They have the same approximate data structure; one is from the current datastore, the other from an archive.

I want one recordset out of the two. I have a way to do it: Make one recordset based on a UNION SQL query. However this is (1) dense and ugly to work, and (2) slow to run.

Can I open the two recordsets using DAO (or ADO, I'm somewhat open for that) and then "UNIONize" them in VBA to make one recordset of 20,000 records?

In DOS commands for text files, ha ha, this would be COPY [rs1]+[rs2] [rs3]. Just to belabor the point.
 
My first thought is just a brainstorm thought.....never actually tried it . . . .

Could you do an append query with the 2nd recordset as the source and the 1st as the destination???

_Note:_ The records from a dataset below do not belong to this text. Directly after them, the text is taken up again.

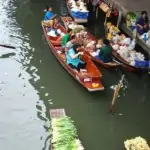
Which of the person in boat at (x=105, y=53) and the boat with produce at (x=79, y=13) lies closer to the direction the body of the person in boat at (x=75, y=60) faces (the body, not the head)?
the person in boat
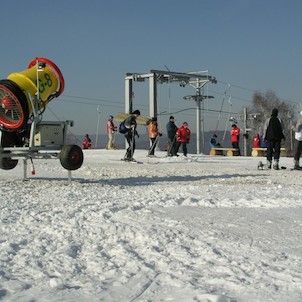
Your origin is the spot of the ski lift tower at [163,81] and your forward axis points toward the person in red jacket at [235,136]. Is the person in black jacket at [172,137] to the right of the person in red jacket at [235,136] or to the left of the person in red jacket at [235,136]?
right

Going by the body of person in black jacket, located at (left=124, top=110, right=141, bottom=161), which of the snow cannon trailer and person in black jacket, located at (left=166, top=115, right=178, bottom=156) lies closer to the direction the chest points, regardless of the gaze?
the person in black jacket

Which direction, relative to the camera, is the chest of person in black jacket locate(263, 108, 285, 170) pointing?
away from the camera

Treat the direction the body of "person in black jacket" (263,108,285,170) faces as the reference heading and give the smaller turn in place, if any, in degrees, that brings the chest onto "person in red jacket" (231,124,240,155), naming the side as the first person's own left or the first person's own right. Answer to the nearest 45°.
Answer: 0° — they already face them

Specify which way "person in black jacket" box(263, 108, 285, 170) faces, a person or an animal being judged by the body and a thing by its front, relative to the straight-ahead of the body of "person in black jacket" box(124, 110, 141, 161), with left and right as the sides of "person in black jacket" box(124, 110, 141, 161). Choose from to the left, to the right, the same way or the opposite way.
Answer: to the left

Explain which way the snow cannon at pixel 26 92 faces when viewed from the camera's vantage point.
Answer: facing away from the viewer and to the right of the viewer

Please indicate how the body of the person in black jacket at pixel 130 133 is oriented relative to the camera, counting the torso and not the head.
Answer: to the viewer's right

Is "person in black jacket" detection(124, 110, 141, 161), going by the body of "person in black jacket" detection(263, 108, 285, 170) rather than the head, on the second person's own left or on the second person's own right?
on the second person's own left
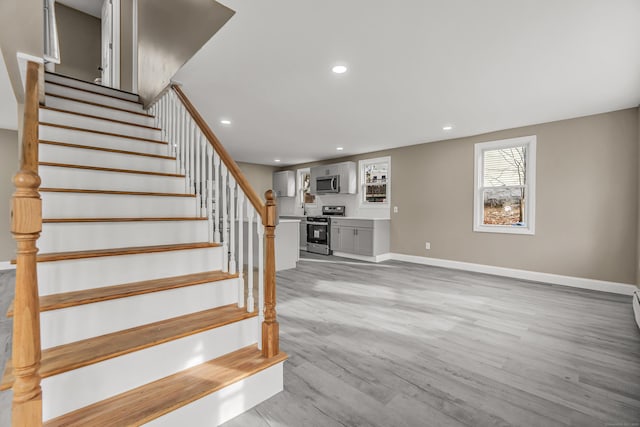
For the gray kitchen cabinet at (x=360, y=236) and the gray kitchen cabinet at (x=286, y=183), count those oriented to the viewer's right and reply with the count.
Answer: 0

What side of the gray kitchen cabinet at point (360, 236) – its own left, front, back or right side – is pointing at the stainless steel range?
right

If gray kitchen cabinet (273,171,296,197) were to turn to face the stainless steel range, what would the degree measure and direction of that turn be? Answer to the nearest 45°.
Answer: approximately 90° to its left

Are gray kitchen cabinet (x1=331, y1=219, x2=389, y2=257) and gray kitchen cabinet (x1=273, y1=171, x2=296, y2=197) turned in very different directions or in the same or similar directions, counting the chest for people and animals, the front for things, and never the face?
same or similar directions

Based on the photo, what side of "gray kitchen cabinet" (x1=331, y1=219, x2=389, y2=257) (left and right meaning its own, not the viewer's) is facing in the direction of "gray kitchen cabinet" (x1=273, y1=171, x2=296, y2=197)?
right

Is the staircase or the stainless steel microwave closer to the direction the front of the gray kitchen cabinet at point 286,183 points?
the staircase

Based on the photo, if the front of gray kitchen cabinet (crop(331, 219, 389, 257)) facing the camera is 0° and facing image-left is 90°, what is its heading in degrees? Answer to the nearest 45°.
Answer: approximately 45°

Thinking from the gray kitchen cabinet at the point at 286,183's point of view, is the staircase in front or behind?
in front

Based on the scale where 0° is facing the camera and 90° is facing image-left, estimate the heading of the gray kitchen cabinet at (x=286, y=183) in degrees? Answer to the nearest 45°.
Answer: approximately 45°

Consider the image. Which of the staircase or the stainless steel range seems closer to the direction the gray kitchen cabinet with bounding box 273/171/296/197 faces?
the staircase

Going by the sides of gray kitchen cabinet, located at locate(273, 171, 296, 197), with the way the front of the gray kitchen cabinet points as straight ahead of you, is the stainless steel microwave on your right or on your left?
on your left
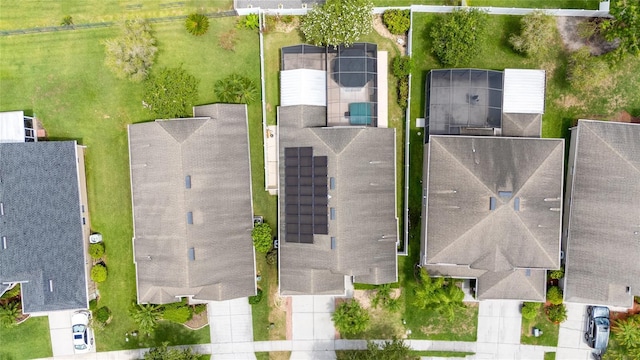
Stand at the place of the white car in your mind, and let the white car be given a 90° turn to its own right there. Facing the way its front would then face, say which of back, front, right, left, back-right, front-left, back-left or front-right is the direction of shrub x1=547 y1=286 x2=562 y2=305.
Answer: front-right

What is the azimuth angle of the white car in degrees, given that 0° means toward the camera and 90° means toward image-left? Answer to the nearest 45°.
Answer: approximately 180°

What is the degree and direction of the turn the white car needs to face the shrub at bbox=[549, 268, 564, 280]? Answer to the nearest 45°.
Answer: approximately 135° to its right
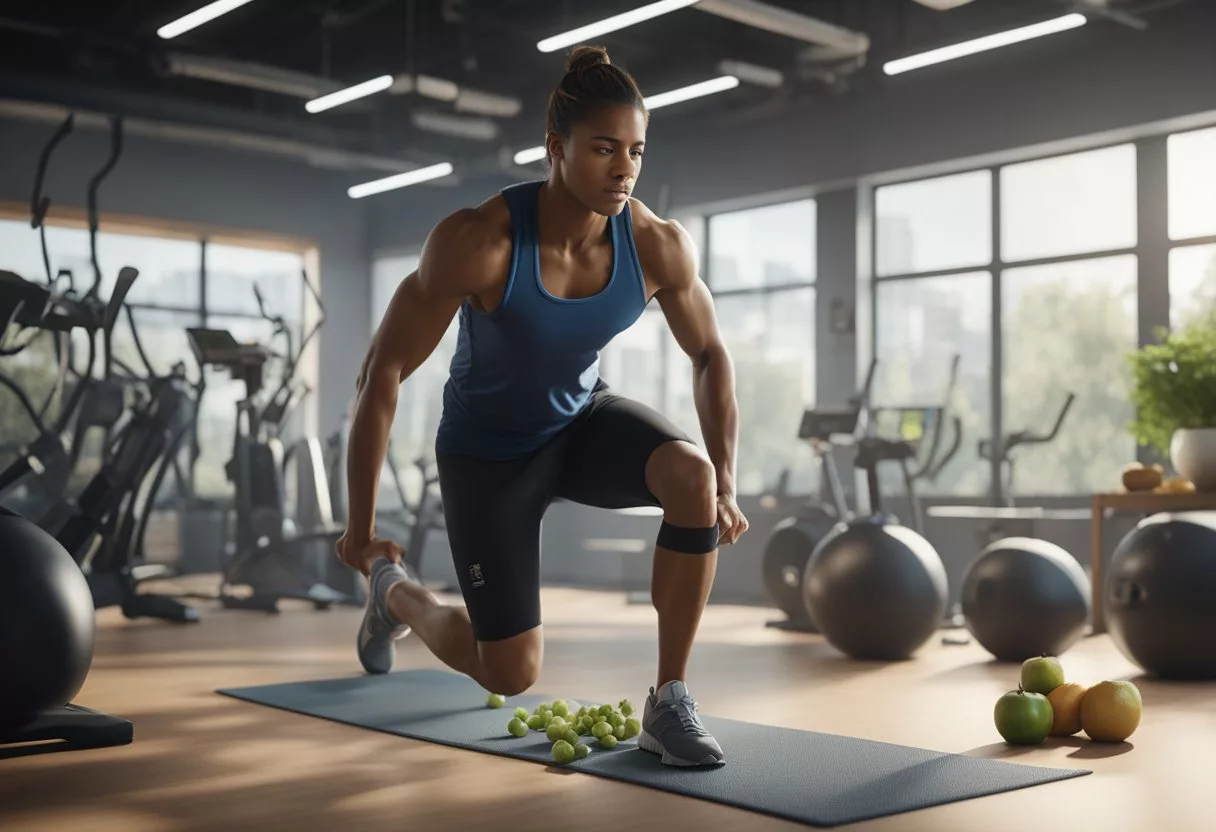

My other thought (which is very ugly and will probably take come time w/ 10k records) is to run a loop through the 2nd recordset and add a new record to the 1st recordset in each pass . . .

Hopefully someone will have a better suggestion that than, but if all else fails . . . . _________
Rott Paws

...It's not a bug. It's an undocumented feature.
 
Rott Paws:
Idea 1: No, you can't treat DAO recordsets as tables to be manipulated in SQL strings. At least I don't thing so.
Idea 2: Simplicity itself. In an awful way. I'd stick with the Union query ...
Thanks for your input.
 
That's what I figured . . . .

Hey!!!

Here's another idea......

Instead of recordsets, make your first query a make table query and your 2nd an append query. Then you will have the data all in one table local to your access db and you could open that up in a recordset.

You could delete the temp table at the end, or when you run the same procedure in the future, the make table query will automatically delete the old one . . . .

Will that work for you? It's still not very pretty, but it might be effective . . . . _________
Rott Paws

...It's not a bug. It's an undocumented feature.